Is there any legislation which deals specifically with Football Spectator Violence?
Violence surrounding football has been a problem throughout the UK since the 1970’s. It is a heavily publicised area of violence and at times gives both the country and the sport a bad name. It is not, however, something which is simply limited to football within the UK as throughout many countries in Europe there are huge problems concerning violence associated with the biggest spectator sport in the world.
In the UK currently there are civil measures such as the Football Banning Order which can be used to ban known individuals from attending football matches, to stop certain individuals traveling abroad for matches, to prevent certain areas of a city near a football ground from being attended and even to stop individuals traveling on British Rail during a specified time frame.
There is also legislation which has been adopted by the European Union in relation to football spectator violence, most notably the European Convention on Spectator Violence.
The European Convention on Spectator Violence
What is the European Convention on Spectator Violence?
The European Convention on Spectator Violence and Misbehaviour at Sports Events entered into force on 1 November 1985 and concerns all sports in general but it was brought in specifically in relation to the many problems associated with football.
It aims to prevent and control spectator violence and misbehavior as well as to ensure the safety of all spectators at sporting events throughout Europe.
The Convention commits the European Union Member States to take practical measures in order to both prevent and control violence. There are also key provisions within the convention which set out the measures for identifying and prosecuting offenders.
One of the most important aspects of the European Convention on Spectator Violence was that it set up the Standing Committee which follows the implementation of the Convention, adopts recommendations and to reply to any new difficulties suffered.
What is contained within the Convention?
The European Convention on Spectator Violence centers on the following three themes:
When concerned with prevention of football violence the European Convention deals with the following aspects and measures:
- Deploying public order resources within the stadia
- Deploying public order resources along transit routes used by spectators
- Separating rival groups of supporters
- Placing strict controls upon the sale of tickets to achieve segregation within the stadia
- Excluding known individuals from the stadia
- Limiting or prohibiting the sale of alcohol within the stadia
- Conducting appropriate security checks – in relation to weapons, dangerous objects etc
- Clearly defining responsibilities between organisers and public authorities
- Designing football stadia in a way to guarantee spectator safety
- Development of social and educational measures to prevent violence and racism
The Convention details the importance of cooperation between the individual sports clubs or event organisers and the police authorities of all countries involved during the organisation of major international sporting events.

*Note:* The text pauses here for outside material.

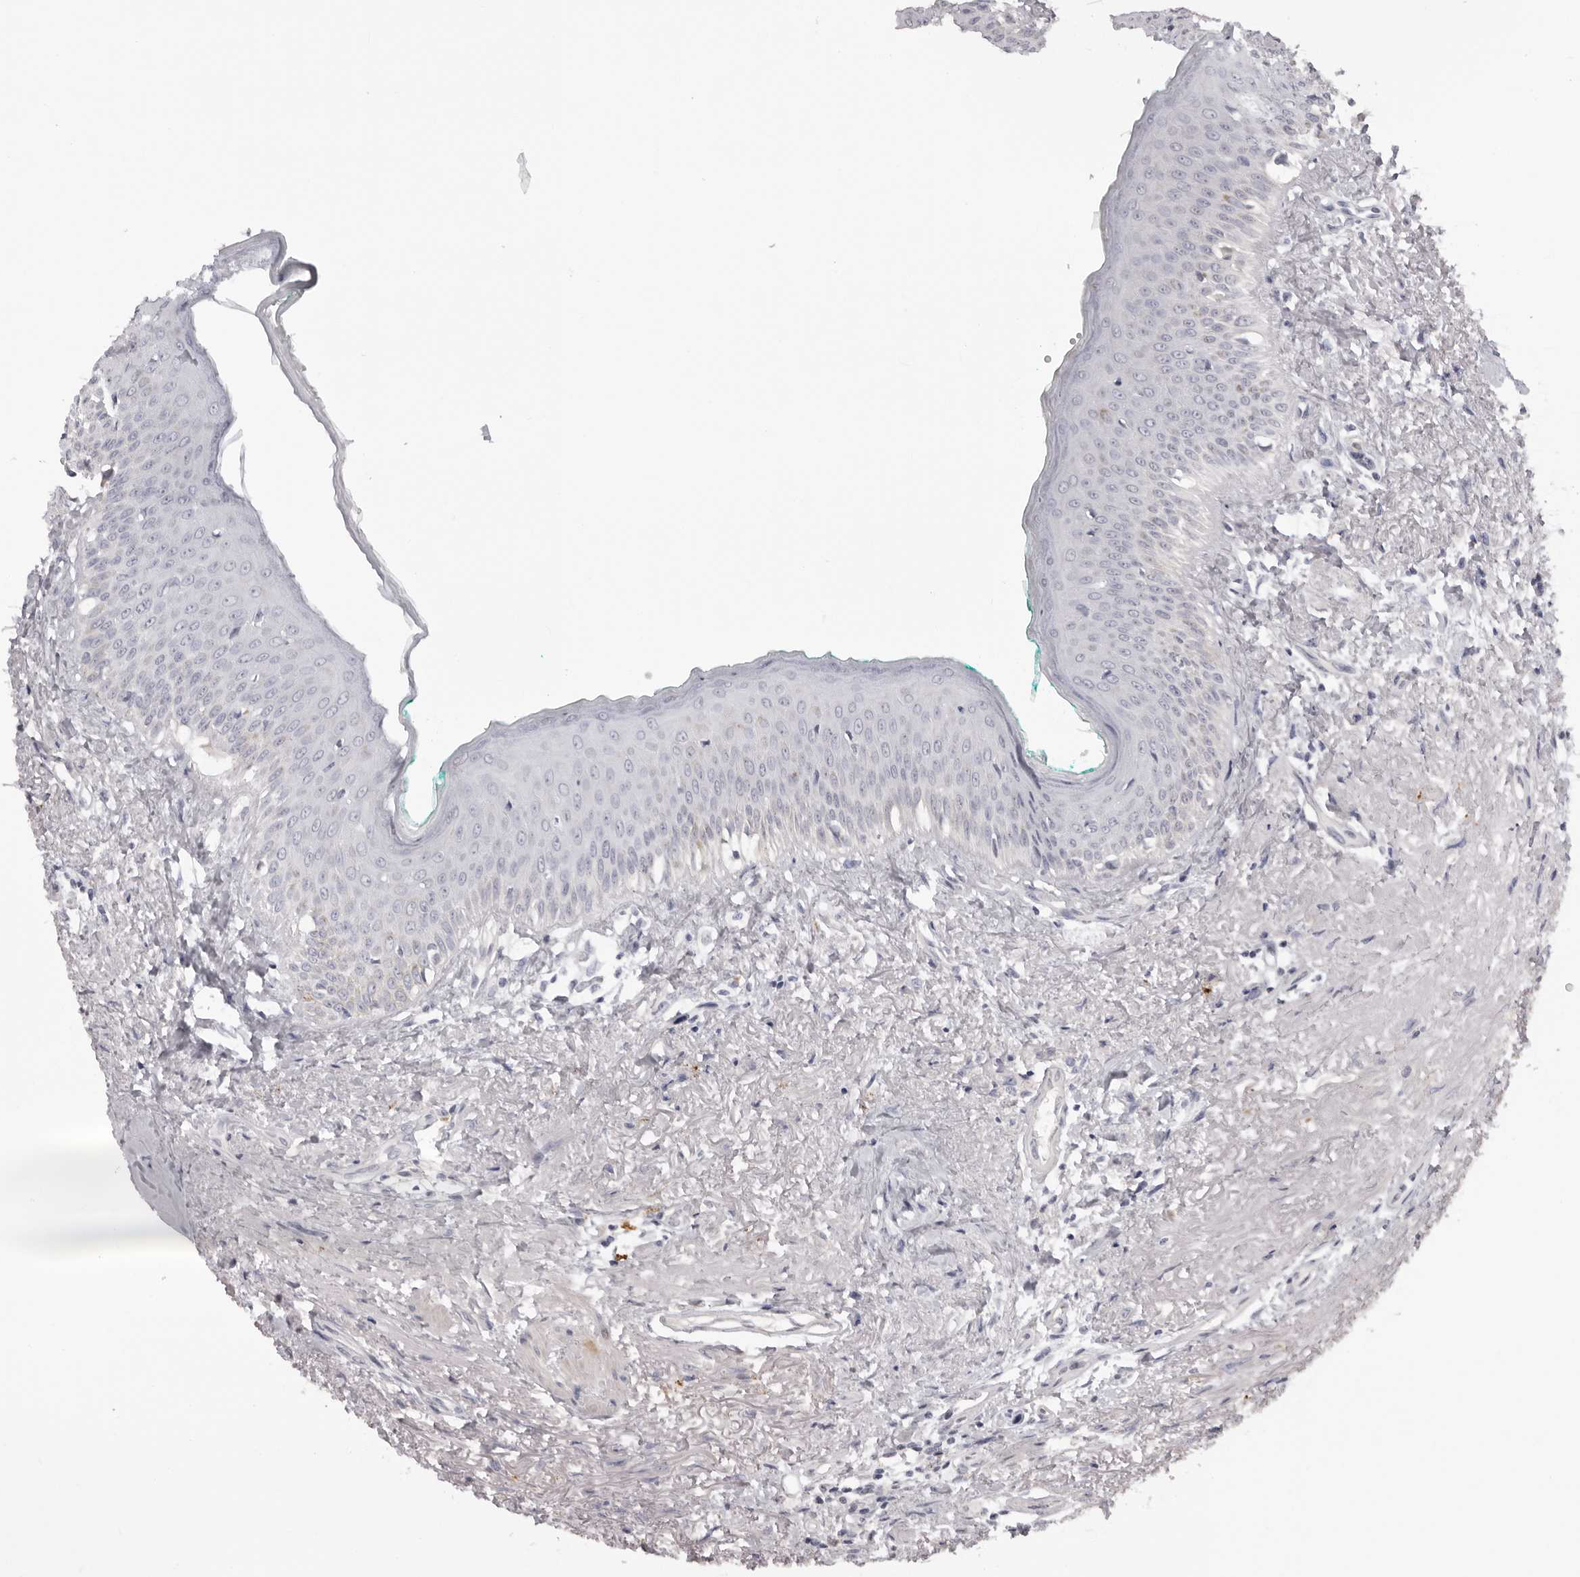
{"staining": {"intensity": "moderate", "quantity": "<25%", "location": "cytoplasmic/membranous"}, "tissue": "oral mucosa", "cell_type": "Squamous epithelial cells", "image_type": "normal", "snomed": [{"axis": "morphology", "description": "Normal tissue, NOS"}, {"axis": "topography", "description": "Oral tissue"}], "caption": "This photomicrograph demonstrates immunohistochemistry staining of unremarkable oral mucosa, with low moderate cytoplasmic/membranous expression in about <25% of squamous epithelial cells.", "gene": "SUGCT", "patient": {"sex": "female", "age": 70}}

This could include the police of the host nation and the nations competing in the tournament and the reason for this is it will give the best understanding of how to identify the possible risks and thus prevent them before they happen.
All meetings prior to international events such as the World Cup or European Championships are conducted within the framework of the Convention.
The above legal cooperation should enable the possible identification of individuals known to cause trouble and to partake in football violence. This will then lead to their exclusion from stadiums and matches, the transfer of legal proceedings to their country of origin for sentencing and extradition or the transfer of those found guilty of violence in and around football matches or any other sporting contest.
Monitoring Member States Compliance
In 1998 a compliance programme for monitoring the individual European Union Member States compliance was launched. Consultative visits were then organised in order to help various countries implement the policies and programmes required for compliance with the convention.
Evaluation visits are also organised which then lead to publication of the evaluation reports.
Each Member State which is a party to the convention will be required to submit an annual report to the Standing Committee detailing the steps it has taken to implement the provisions contained within the Convention.
The Standing Committee
What is the Standing Committee?
The Standing Committee is the body which is in charge of monitoring the application of the European Convention on Spectator Violence.
Function of the Standing Committee
The main function of the Standing Committee is to ensure that the European Union Member States which are parties to the Convention respect the terms of the Convention.
Specifically at major international tournaments such as the World Cup and the European Championships the Standing Committee sets up an ad hoc division within it to specifically evaluate the security provisions prior to and during the event. Following the event the ad hoc division will continue the evaluation in order to establish any lessons learnt from the event.
What is the structure of the Standing Committee?
The Standing Committee is made up of one or more national delegates who have been nominated by the individual Governments of the European Union Member States which are parties to the Convention. Each individual Government will make the decision as to how long their delegate will remain in office.
A Chair and two Vice-Chairs will be elected through a majority voting system. The term of the Chair and Vice Chairs will last for a period of two years after which another election will take place. An individual holding the position of Chair of Vice Chair can be re-elected only once.
How often does the Standing Committee meet?
The Standing Committee meets in Strasbourg once a year at the headquarters of the Council of Europe or in a host country before the opening of one of the aforementioned events.
Decision making process
Each European Union Member State which is a party to the Convention holds one vote and all decisions as to appropriate courses of action are taken by majority voting.